**TASK DESCRIPTION**
Would you repeat the entries below word for word and omit the pictures?

(Data extracted from a collection)
───

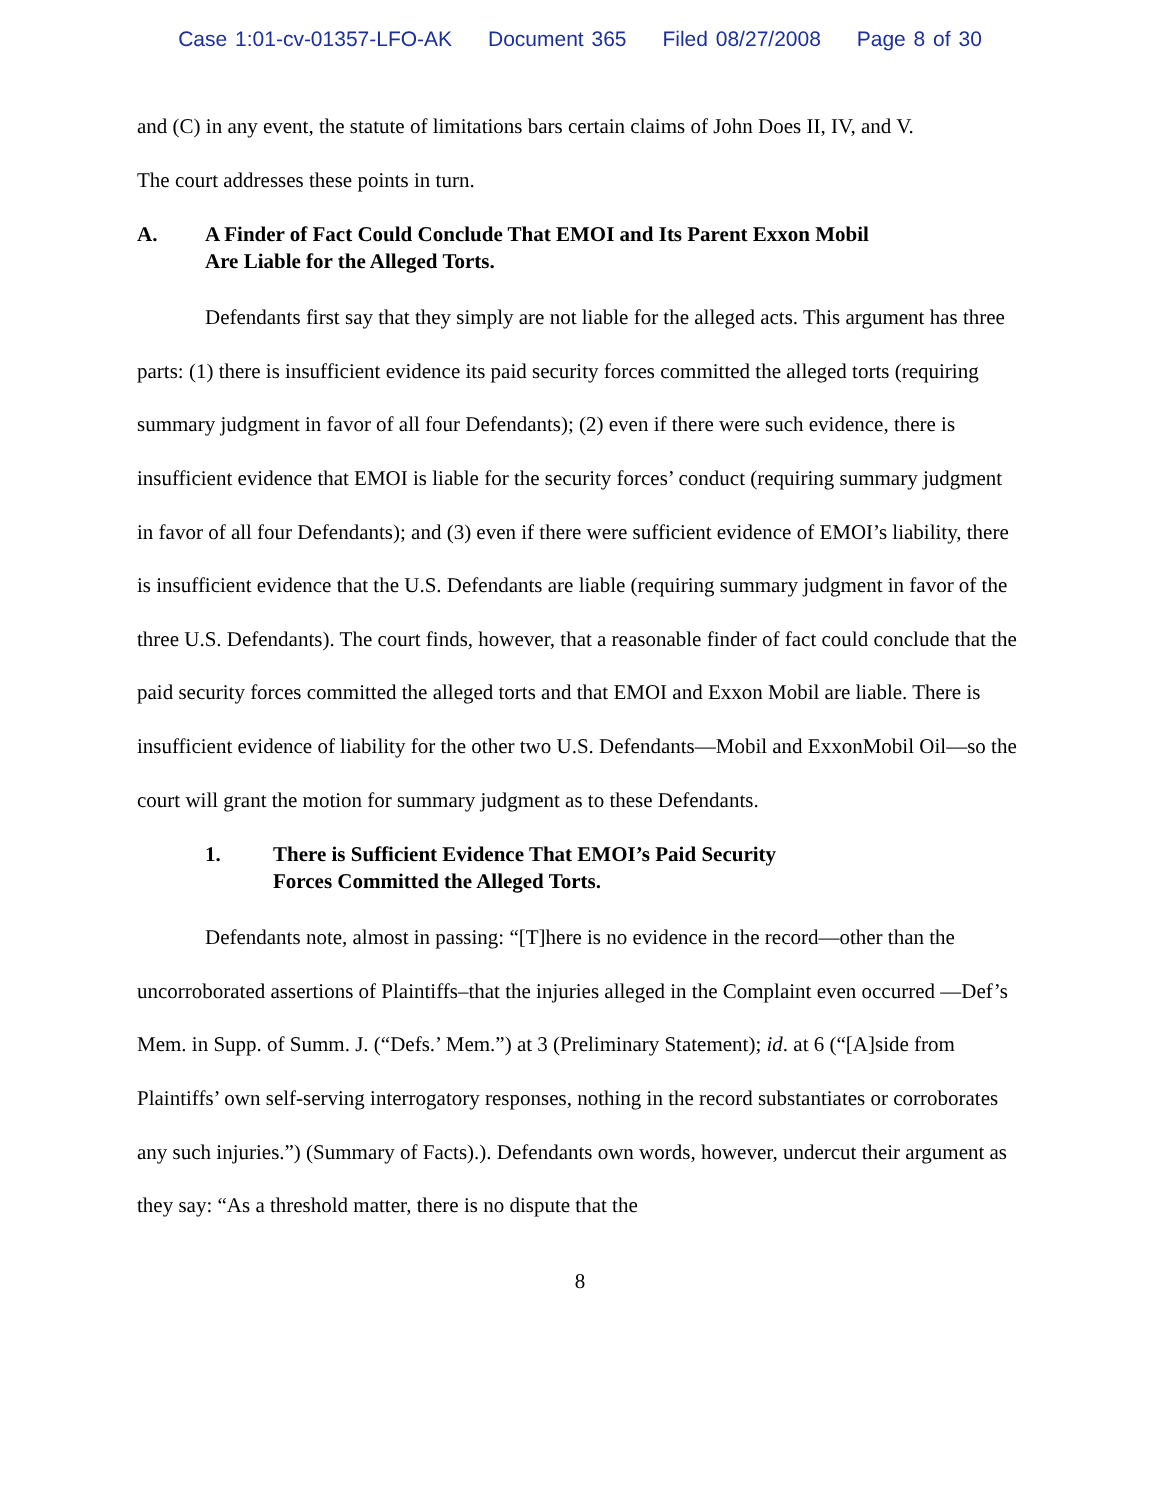Case 1:01-cv-01357-LFO-AK Document 365 Filed 08/27/2008 Page 8 of 30
and (C) in any event, the statute of limitations bars certain claims of John Does II, IV, and V.
The court addresses these points in turn.
A. A Finder of Fact Could Conclude That EMOI and Its Parent Exxon Mobil
Are Liable for the Alleged Torts.
Defendants first say that they simply are not liable for the alleged acts. This argument has three parts: (1) there is insufficient evidence its paid security forces committed the alleged torts (requiring summary judgment in favor of all four Defendants); (2) even if there were such evidence, there is insufficient evidence that EMOI is liable for the security forces’ conduct (requiring summary judgment in favor of all four Defendants); and (3) even if there were sufficient evidence of EMOI’s liability, there is insufficient evidence that the U.S. Defendants are liable (requiring summary judgment in favor of the three U.S. Defendants). The court finds, however, that a reasonable finder of fact could conclude that the paid security forces committed the alleged torts and that EMOI and Exxon Mobil are liable. There is insufficient evidence of liability for the other two U.S. Defendants—Mobil and ExxonMobil Oil—so the court will grant the motion for summary judgment as to these Defendants.
1. There is Sufficient Evidence That EMOI’s Paid Security
Forces Committed the Alleged Torts.
Defendants note, almost in passing: “[T]here is no evidence in the record—other than the uncorroborated assertions of Plaintiffs–that the injuries alleged in the Complaint even occurred —Def’s Mem. in Supp. of Summ. J. (“Defs.’ Mem.”) at 3 (Preliminary Statement); id. at 6 (“[A]side from Plaintiffs’ own self-serving interrogatory responses, nothing in the record substantiates or corroborates any such injuries.”) (Summary of Facts).). Defendants own words, however, undercut their argument as they say: “As a threshold matter, there is no dispute that the
8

───

**RESULT OF THIS TASK**
Case 1:01-cv-01357-LFO-AK Document 365 Filed 08/27/2008 Page 8 of 30
and (C) in any event, the statute of limitations bars certain claims of John Does II, IV, and V.
The court addresses these points in turn.
A. A Finder of Fact Could Conclude That EMOI and Its Parent Exxon Mobil
Are Liable for the Alleged Torts.
Defendants first say that they simply are not liable for the alleged acts. This argument has three parts: (1) there is insufficient evidence its paid security forces committed the alleged torts (requiring summary judgment in favor of all four Defendants); (2) even if there were such evidence, there is insufficient evidence that EMOI is liable for the security forces’ conduct (requiring summary judgment in favor of all four Defendants); and (3) even if there were sufficient evidence of EMOI’s liability, there is insufficient evidence that the U.S. Defendants are liable (requiring summary judgment in favor of the three U.S. Defendants). The court finds, however, that a reasonable finder of fact could conclude that the paid security forces committed the alleged torts and that EMOI and Exxon Mobil are liable. There is insufficient evidence of liability for the other two U.S. Defendants—Mobil and ExxonMobil Oil—so the court will grant the motion for summary judgment as to these Defendants.
1. There is Sufficient Evidence That EMOI’s Paid Security
Forces Committed the Alleged Torts.
Defendants note, almost in passing: “[T]here is no evidence in the record—other than the uncorroborated assertions of Plaintiffs–that the injuries alleged in the Complaint even occurred —Def’s Mem. in Supp. of Summ. J. (“Defs.’ Mem.”) at 3 (Preliminary Statement); id. at 6 (“[A]side from Plaintiffs’ own self-serving interrogatory responses, nothing in the record substantiates or corroborates any such injuries.”) (Summary of Facts).). Defendants own words, however, undercut their argument as they say: “As a threshold matter, there is no dispute that the
8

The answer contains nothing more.